§ Aim of the exercise
Write out every line of the items below as a JSON list of strings, one string per line, with blank lines skipped. Leave the pictures out.

--- BEGIN Data lines ---

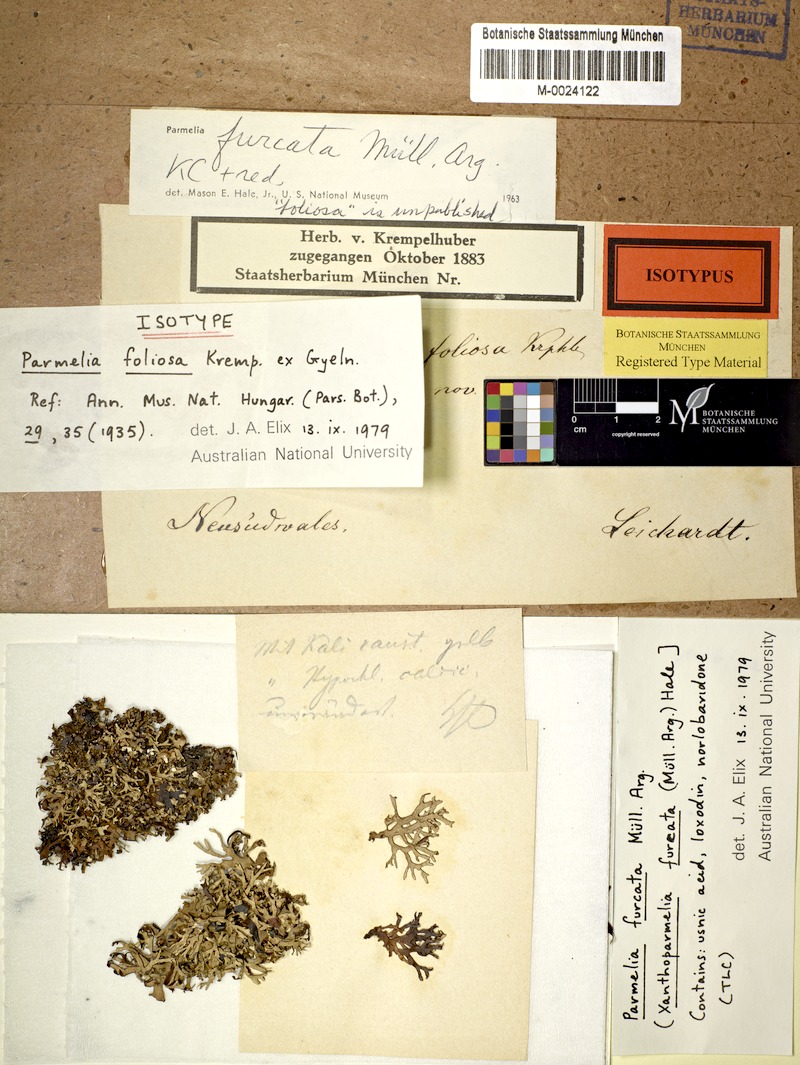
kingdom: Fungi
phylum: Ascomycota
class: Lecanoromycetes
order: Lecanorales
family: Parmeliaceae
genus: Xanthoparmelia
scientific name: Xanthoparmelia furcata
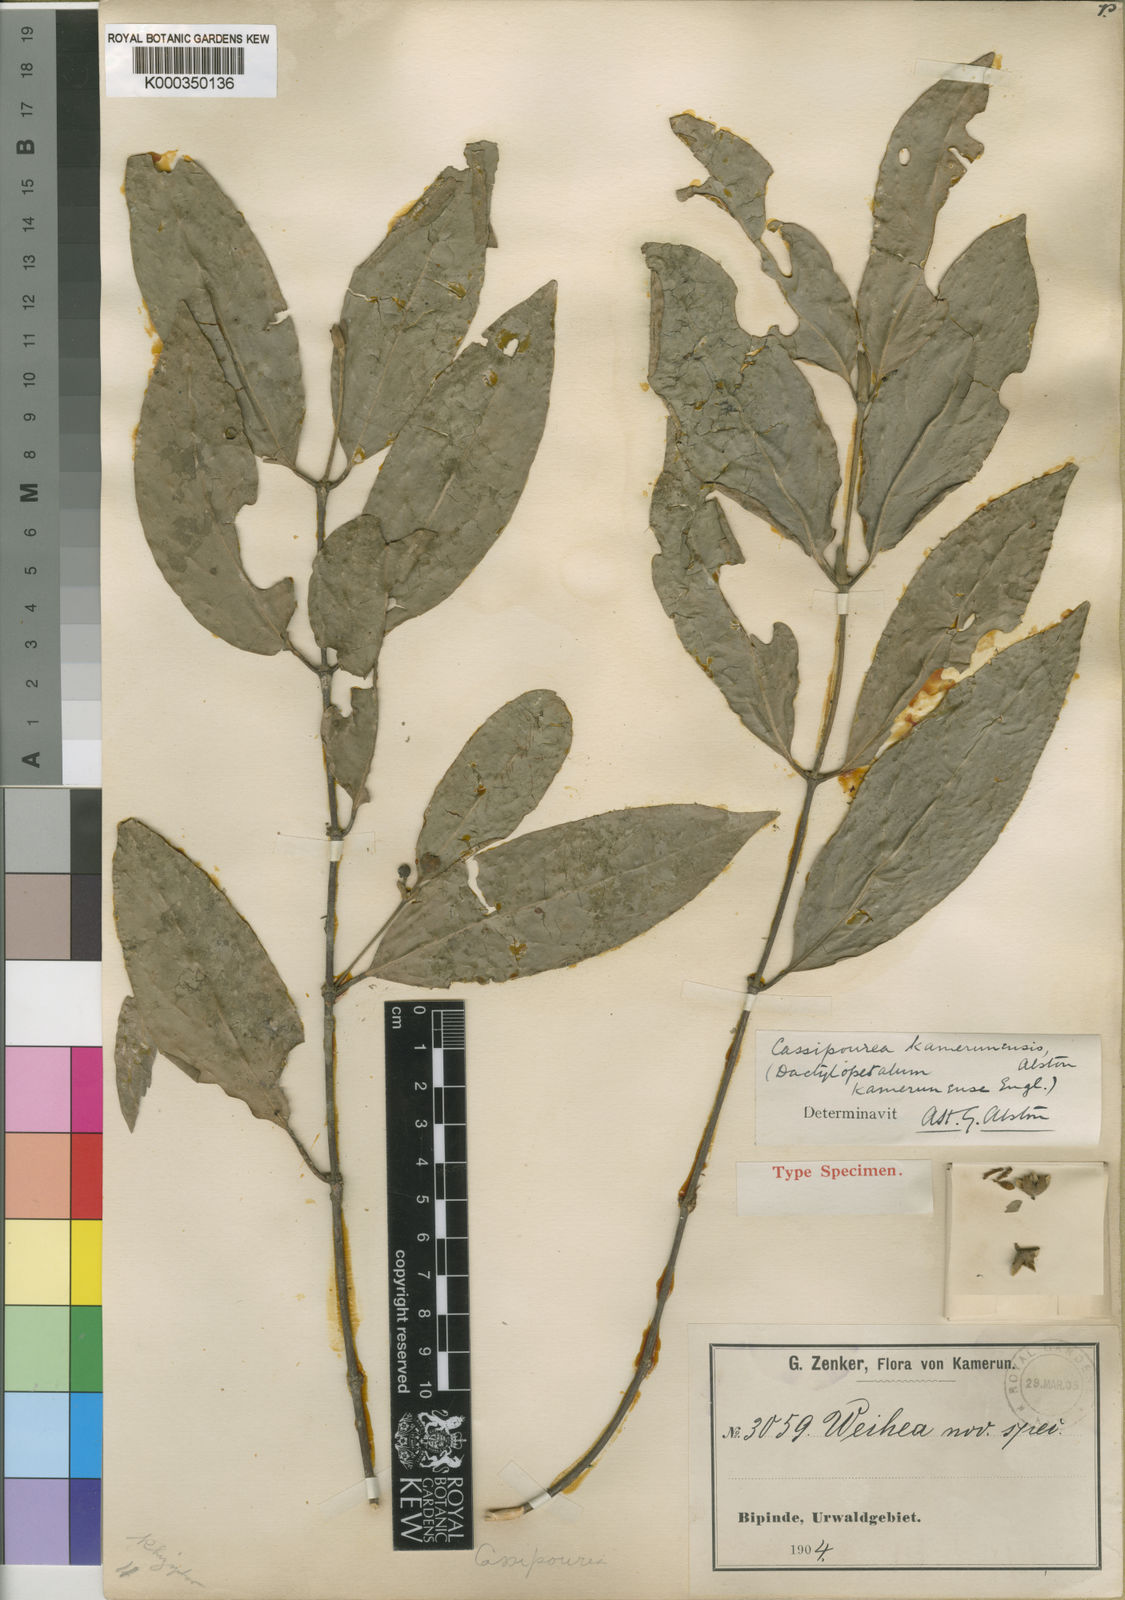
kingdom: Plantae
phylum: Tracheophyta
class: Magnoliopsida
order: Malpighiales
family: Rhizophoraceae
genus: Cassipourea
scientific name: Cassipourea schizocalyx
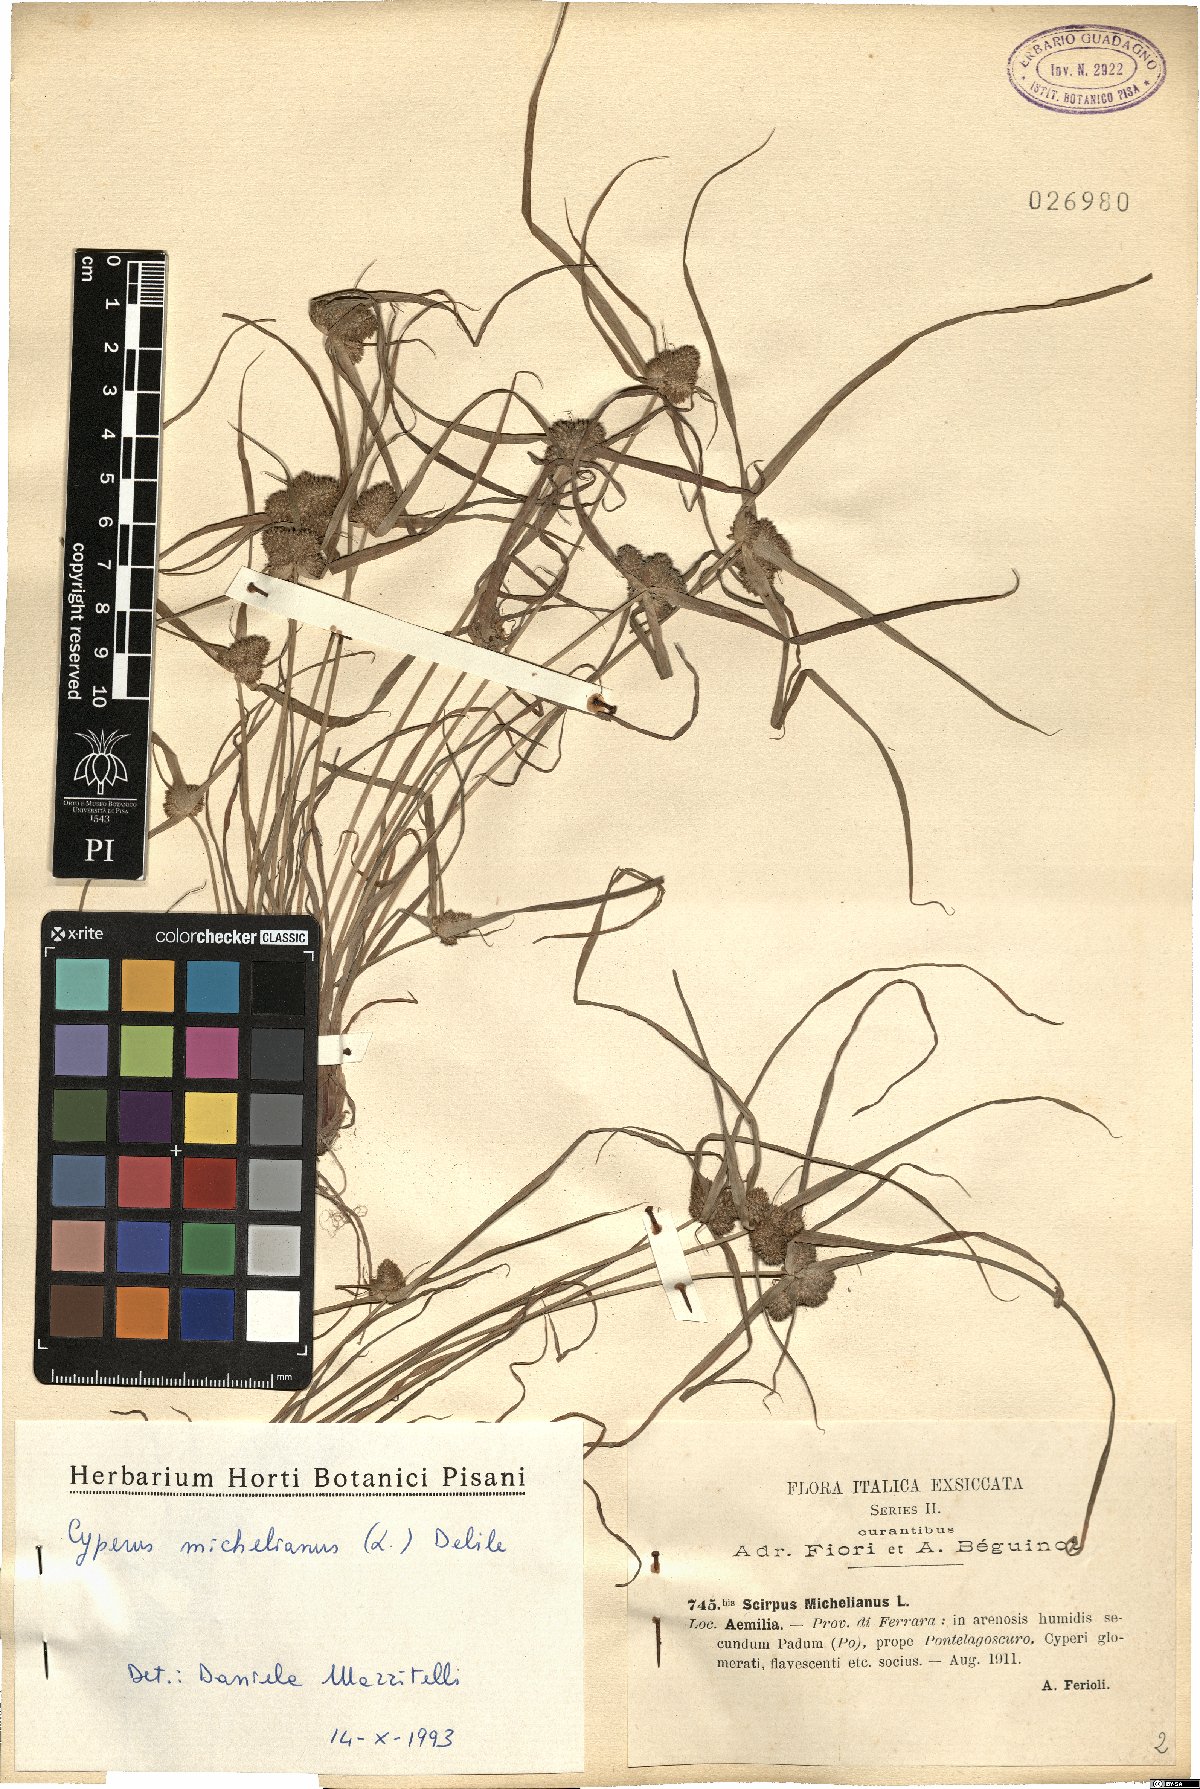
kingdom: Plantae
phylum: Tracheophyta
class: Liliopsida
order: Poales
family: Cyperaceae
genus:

--- END Data lines ---

§ Complete answer
[
  "kingdom: Fungi",
  "phylum: Ascomycota",
  "class: Lecanoromycetes",
  "order: Lecanorales",
  "family: Parmeliaceae",
  "genus: Xanthoparmelia",
  "scientific name: Xanthoparmelia furcata",
  "kingdom: Plantae",
  "phylum: Tracheophyta",
  "class: Magnoliopsida",
  "order: Malpighiales",
  "family: Rhizophoraceae",
  "genus: Cassipourea",
  "scientific name: Cassipourea schizocalyx",
  "kingdom: Plantae",
  "phylum: Tracheophyta",
  "class: Liliopsida",
  "order: Poales",
  "family: Cyperaceae",
  "genus:"
]